CenterWatch Monthly: May 2007 Issue
U.S. Sites Rate Novo Nordisk, Novartis and Roche as Top Sponsors in 2007
Results of the Thomson CenterWatch 2007 Survey of Investigative Sites in the U.S. have been tabulated. Sites have rated Novo Nordisk the top sponsor to work with. It is the first time the company has ever been rated in the survey. Novartis and Roche were ranked second and third, respectively. Asked in which areas sponsors have generally become better or worse in the last three years, effectiveness of communications with investigators, case report form (CRF) design, medical staff quality, and monitor quality were the top areas showing general improvement. Monitor turnover, feasibility of project timelines, and contract and budget negotiations are the three areas sites said have suffered. Electronic data capture technologies was listed by 43% of sites as most likely to prevent future delays.
Medical Imaging Creating a Special Effect
Medical imaging in clinical trials has gained momentum since the FDA began allowing imaging as part of the evidence in support of a new drug application. The FDA, in an effort to increase new drug approvals, has identified imaging as an important technology for assessing new therapeutics and accelerating drug development in the future.
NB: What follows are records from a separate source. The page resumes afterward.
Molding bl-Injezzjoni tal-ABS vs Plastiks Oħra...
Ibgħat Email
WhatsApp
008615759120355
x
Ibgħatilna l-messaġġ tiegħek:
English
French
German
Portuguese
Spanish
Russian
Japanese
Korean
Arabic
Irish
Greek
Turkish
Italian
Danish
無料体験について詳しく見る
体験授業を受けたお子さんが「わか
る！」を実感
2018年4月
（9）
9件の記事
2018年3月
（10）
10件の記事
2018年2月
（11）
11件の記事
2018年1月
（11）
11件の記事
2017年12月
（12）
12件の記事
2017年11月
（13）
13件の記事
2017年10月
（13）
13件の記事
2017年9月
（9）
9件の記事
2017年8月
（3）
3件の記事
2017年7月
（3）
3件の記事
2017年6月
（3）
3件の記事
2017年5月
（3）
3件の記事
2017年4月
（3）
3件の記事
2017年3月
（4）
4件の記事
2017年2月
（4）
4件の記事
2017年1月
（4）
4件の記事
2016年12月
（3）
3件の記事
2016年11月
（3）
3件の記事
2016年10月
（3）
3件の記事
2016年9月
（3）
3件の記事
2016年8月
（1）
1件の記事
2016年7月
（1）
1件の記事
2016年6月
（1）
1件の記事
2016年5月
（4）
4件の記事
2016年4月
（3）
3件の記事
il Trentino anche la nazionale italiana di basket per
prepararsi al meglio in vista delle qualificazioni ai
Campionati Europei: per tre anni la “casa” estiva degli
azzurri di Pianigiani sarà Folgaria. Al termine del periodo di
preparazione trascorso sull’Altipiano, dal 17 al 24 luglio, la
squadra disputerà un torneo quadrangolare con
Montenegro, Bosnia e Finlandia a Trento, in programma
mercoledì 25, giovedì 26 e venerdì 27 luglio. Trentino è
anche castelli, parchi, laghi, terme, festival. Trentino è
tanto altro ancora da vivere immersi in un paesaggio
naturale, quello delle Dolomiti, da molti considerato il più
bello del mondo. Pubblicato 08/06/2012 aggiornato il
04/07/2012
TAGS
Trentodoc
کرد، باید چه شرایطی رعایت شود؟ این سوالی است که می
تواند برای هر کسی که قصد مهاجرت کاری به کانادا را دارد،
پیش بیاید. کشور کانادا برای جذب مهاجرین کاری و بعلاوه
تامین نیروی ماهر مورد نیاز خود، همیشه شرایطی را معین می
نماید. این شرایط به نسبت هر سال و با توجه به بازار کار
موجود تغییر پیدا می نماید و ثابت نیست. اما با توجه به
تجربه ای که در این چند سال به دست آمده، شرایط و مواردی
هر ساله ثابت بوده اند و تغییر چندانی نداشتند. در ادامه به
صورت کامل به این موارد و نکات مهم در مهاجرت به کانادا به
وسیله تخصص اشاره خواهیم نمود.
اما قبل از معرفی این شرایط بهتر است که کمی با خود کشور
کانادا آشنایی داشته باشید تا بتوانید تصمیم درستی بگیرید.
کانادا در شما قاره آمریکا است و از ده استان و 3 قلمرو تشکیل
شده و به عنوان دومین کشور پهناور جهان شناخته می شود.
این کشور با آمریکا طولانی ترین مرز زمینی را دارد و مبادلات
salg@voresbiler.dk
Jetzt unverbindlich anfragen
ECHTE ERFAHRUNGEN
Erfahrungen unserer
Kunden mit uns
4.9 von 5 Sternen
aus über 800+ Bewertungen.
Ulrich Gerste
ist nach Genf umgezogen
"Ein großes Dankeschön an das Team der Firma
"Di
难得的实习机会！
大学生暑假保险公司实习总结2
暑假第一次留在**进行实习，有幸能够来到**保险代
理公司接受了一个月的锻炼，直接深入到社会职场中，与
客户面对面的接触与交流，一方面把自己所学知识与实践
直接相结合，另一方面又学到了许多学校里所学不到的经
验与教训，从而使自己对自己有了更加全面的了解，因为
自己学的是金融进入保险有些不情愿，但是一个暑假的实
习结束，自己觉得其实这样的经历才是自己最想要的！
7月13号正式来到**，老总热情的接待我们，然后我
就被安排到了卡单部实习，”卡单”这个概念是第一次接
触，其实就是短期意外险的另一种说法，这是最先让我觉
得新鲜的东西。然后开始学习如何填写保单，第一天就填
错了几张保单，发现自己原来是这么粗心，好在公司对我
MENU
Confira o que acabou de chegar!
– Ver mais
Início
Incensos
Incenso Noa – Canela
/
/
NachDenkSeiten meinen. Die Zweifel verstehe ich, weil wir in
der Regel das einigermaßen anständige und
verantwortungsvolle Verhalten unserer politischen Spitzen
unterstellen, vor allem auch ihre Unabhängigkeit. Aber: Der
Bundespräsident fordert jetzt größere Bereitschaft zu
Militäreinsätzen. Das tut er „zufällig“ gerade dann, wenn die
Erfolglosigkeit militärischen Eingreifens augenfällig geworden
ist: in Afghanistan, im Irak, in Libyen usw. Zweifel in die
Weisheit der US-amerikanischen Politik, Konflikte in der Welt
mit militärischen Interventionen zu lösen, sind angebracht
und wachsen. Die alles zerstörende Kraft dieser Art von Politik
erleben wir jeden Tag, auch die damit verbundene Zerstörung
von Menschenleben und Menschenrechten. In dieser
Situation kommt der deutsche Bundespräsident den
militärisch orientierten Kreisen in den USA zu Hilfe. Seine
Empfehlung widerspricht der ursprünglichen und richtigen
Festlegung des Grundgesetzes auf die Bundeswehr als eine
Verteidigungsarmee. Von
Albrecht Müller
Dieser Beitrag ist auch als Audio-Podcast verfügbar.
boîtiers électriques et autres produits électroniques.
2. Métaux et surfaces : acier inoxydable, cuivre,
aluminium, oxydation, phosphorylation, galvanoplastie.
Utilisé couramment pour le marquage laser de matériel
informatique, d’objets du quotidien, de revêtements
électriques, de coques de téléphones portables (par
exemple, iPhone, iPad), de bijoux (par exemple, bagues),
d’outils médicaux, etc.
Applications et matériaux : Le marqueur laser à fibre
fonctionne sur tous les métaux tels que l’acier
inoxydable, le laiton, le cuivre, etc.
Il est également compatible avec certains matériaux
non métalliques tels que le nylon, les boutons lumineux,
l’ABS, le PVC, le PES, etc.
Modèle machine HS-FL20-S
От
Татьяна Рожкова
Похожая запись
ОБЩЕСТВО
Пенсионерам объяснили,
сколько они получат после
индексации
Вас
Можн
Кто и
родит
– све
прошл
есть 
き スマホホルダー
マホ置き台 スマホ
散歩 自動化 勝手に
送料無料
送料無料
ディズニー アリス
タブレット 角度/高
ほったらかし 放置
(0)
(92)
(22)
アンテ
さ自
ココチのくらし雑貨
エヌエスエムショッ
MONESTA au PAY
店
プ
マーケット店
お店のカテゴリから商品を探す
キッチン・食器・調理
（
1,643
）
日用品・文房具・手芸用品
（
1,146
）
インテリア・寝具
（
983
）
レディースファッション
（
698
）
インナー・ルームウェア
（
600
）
There has been a big increase in demand for imaging services in the past 18 months with players ranging from Parexel to GE Medical Systems ramping up their efforts.
Increasing Interest in Small Population Trials in EU
While distinct definitions exist for orphan drugs and orphan populations, small population studies are more of a gray area, as there is no exact definition of what constitutes one, either in patient numbers or study design. The new European Medicines Agency (EMEA) Guideline on Clinical Trials in Small Populations due to have become operational in February aims to deal with problems associated with limited patient numbers available for study.
Eye On Vaccines
Despite the advent of antibiotics, infectious diseases continue to plague mankind, especially those caused by viruses that do not respond to traditional antibiotics. The likelihood of prevention therefore far outweighs that of cure, mandating development of new vaccines designed to prevent infection with such deadly viral diseases as AIDS, smallpox and hepatitis. CenterWatch has identified a pipeline of 19 vaccines in various phases of development for infectious diseases and cancer, as well as for certain autoimmune conditions including allergies and multiple sclerosis.